I shall not undertake to explain why, but Isabel was sorry to hear it. It was, perhaps, because she had ceased to be afraid of his renewing his suit; she was thinking of something else. She was on the point of saying she was sorry, but she checked herself and simply wished him a happy journey.
He looked at her with a somewhat heavy eye.
“I am afraid you think me rather inconsistent,” he said. “I told you the other day that I wanted so much to stay a while.”
“Oh no; you could easily change your mind.”
“That’s what I have done.”
“Bon voyage, then.”
“You’re in a great hurry to get rid of me,” said his lordship, rather dismally.
“Not in the least. But I hate partings.”
“You don’t care what I do,” he went on pitifully.
Isabel looked at him for a moment.
“Ah,” she said, “you are not keeping your promise!”
He coloured like a boy of fifteen.
“If I am not, then it’s because I can’t; and that’s why I am going.”
“Good-bye, then.”
“Good-bye.” He lingered still, however. “When shall I see you again?”
Isabel hesitated, and then, as if she had had a happy inspiration—“Some day after you are married.”
“That will never be. It will be after you are.”
“That will do as well,” said Isabel, smiling.
“Yes, quite as well. Good-bye.”
They shook hands, and he left her alone in the beautiful room, among the shining antique marbles. She sat down in the middle of the circle of statues, looking at them vaguely, resting her eyes on their beautiful blank faces; listening, as it were, to their eternal silence. It is impossible, in Rome at least, to look long at a great company of Greek sculptures without feeling the effect of their noble quietude. It soothes and moderates the spirit, it purifies the imagination. I say in Rome especially, because the Roman air is an exquisite medium for such impressions. The golden sunshine mingles with them, the great stillness of the past, so vivid yet, though it is nothing but a void full of names, seems to throw a solemn spell upon them. The blinds were partly closed in the windows of the Capitol, and a clear, warm shadow rested on the figures and made them more perfectly human. Isabel sat there a long time, under the charm of their motionless grace, seeing life between their gazing eyelids and purpose in their marble lips. The dark red walls of the room threw them into relief; the polished marble floor reflected their beauty. She had seen them all before, but her enjoyment repeated itself, and it was all the greater because she was glad, for the time, to be alone. At the last her thoughts wandered away from them, solicited by images of a vitality more complete. An occasional tourist came into the room, stopped and stared a moment at the Dying Gladiator, and then passed out of the other door, creaking over the smooth pavement. At the end of half-an-hour Gilbert Osmond reappeared, apparently in advance of his companions. He strolled towards her slowly, with his hands behind him, and with his usual bright, inquiring, yet not appealing smile.

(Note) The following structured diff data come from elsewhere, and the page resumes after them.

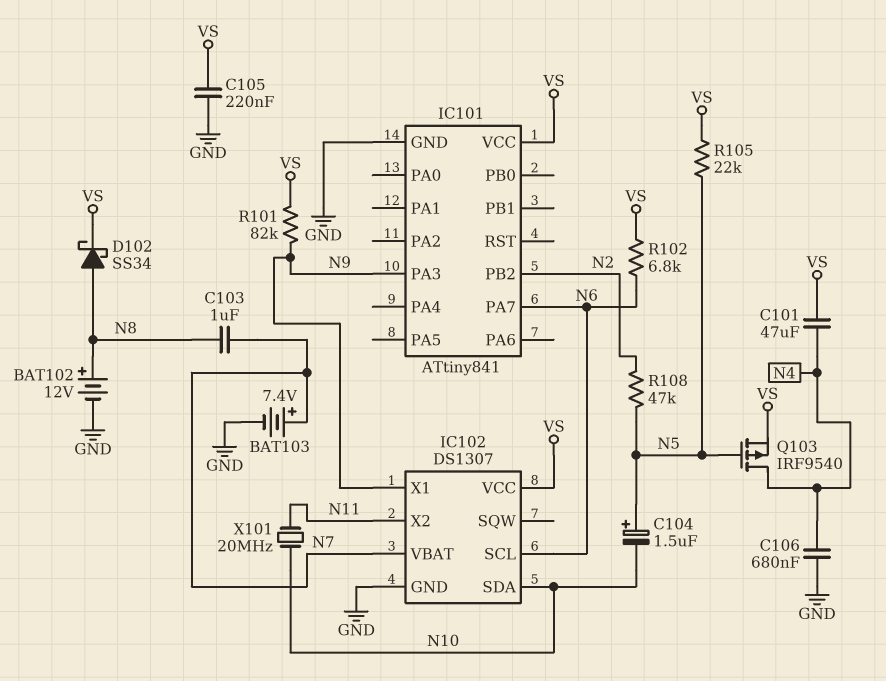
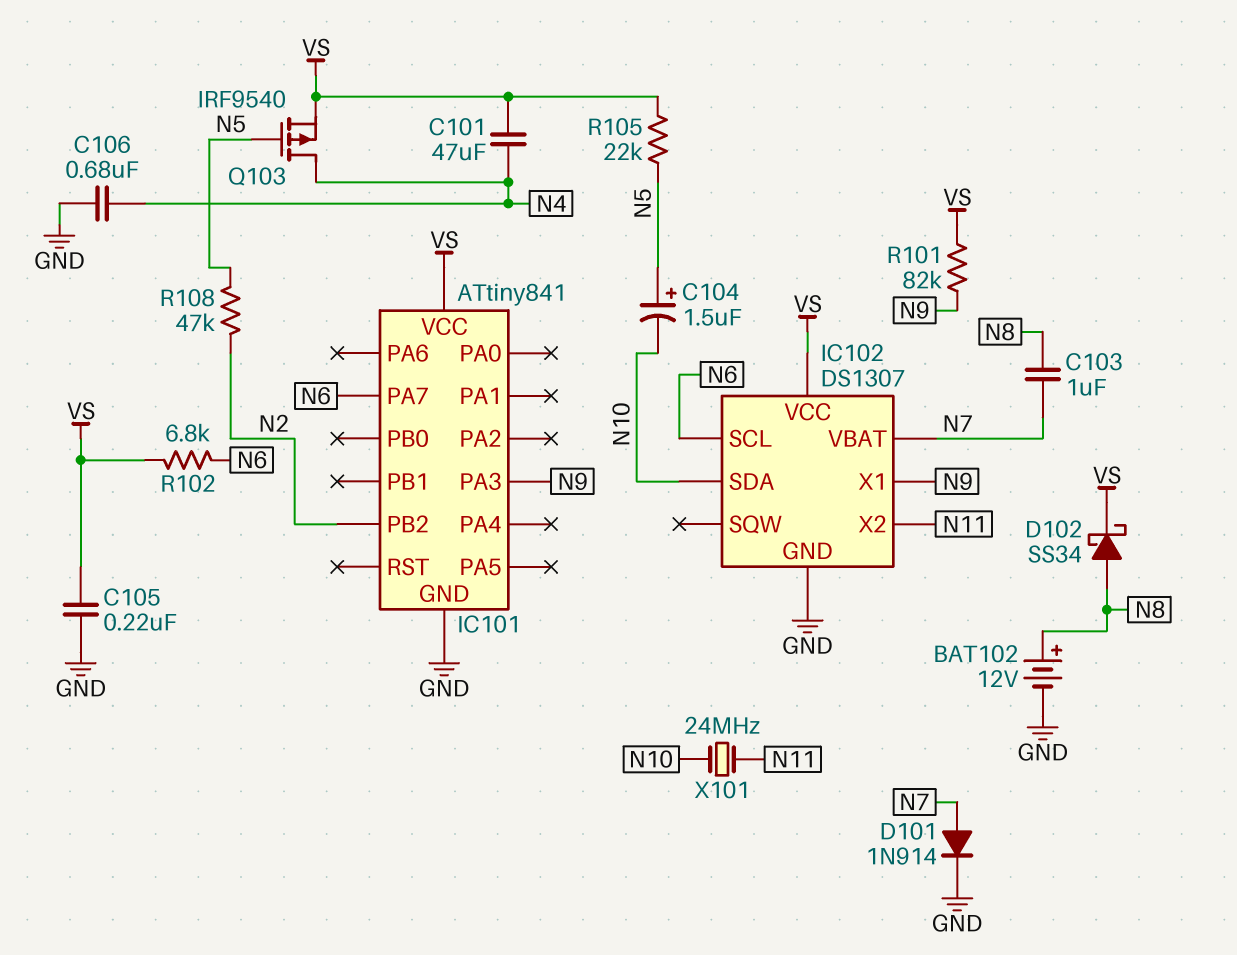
BAT103: 7.4V (plus N7, minus GND) -> none
D101: none -> diode 1N914 (A N7, K GND)
X101: 20MHz (N10, N11) -> 24MHz (N10, N11)

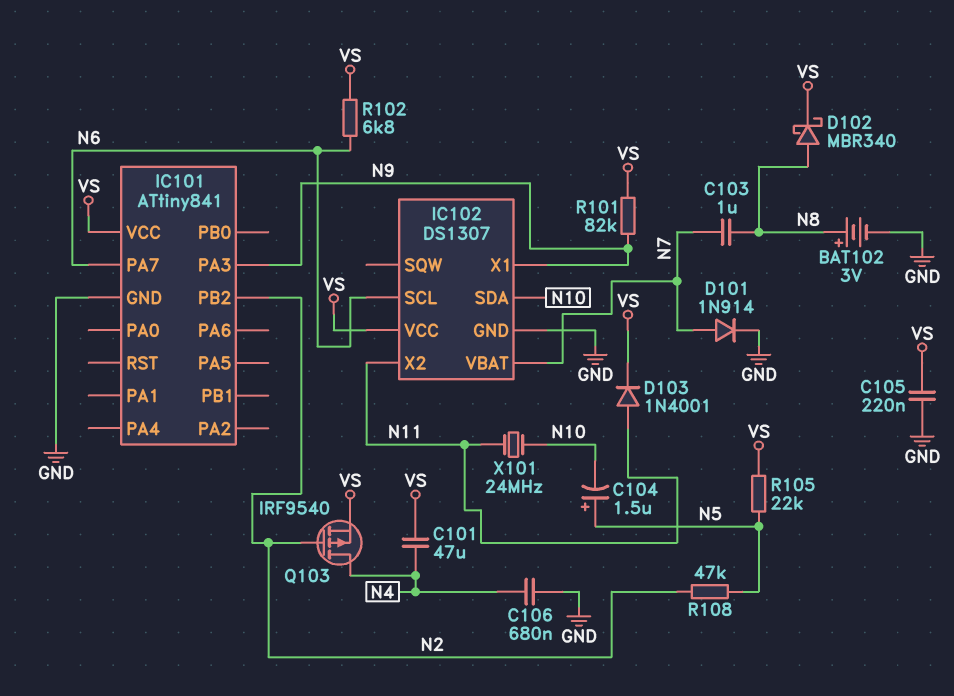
BAT102: 12V (plus N8, minus GND) -> 3V (plus N8, minus GND)
D102: schottky SS34 (A N8, K VS) -> schottky MBR340 (A N8, K VS)
D103: none -> diode 1N4001 (A N11, K VS)
Q103: PMOS IRF9540 (G N5, D N4, S VS) -> PMOS IRF9540 (G N2, D N4, S VS)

“I am surprised to find you alone,” he said. “I thought you had company.”
“So I have—the best.” And Isabel glanced at the circle of sculpture.

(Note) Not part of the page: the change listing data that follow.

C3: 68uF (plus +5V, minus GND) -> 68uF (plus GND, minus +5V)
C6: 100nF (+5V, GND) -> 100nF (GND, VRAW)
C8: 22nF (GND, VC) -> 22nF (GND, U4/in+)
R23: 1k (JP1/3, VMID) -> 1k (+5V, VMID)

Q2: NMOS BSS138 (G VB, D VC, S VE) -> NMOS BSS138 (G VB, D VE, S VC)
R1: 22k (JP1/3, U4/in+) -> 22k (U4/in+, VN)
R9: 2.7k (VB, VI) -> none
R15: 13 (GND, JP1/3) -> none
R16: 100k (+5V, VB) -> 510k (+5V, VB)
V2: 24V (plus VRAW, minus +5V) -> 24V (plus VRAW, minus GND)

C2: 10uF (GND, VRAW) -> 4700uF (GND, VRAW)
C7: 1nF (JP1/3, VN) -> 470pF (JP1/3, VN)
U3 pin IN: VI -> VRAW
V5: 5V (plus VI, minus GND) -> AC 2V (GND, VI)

“Do you call this better company than an English peer?”
“Ah, my English peer left me some time ago,” said Isabel, getting up. She spoke, with intention, a little dryly.

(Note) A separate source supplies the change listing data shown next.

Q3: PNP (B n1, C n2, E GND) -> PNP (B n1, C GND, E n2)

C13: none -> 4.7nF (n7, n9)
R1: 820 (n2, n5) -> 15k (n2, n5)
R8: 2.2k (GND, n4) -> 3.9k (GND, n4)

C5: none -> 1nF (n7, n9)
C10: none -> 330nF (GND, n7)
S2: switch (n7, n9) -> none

Mr. Osmond noted her dryness, but it did not prevent him from giving a laugh.
“I am afraid that what I heard the other evening is true; you are rather cruel to that nobleman.”
Isabel looked a moment at the vanquished Gladiator.
“It is not true. I am scrupulously kind.”
“That’s exactly what I mean!” Gilbert Osmond exclaimed, so humorously that his joke needs to be explained.
We knew that he was fond of originals, of rarities, of the superior, the exquisite; and now that he had seen Lord Warburton, whom he thought a very fine example of his race and order, he perceived a new attraction in the idea of taking to himself a young lady who had qualified herself to figure in his collection of choice objects by rejecting the splendid offer of a British aristocrat. Gilbert Osmond had a high appreciation of the British aristocracy—he had never forgiven Providence for not making him an English duke—and could measure the unexpectedness of this conduct. It would be proper that the woman he should marry should have done something of that sort.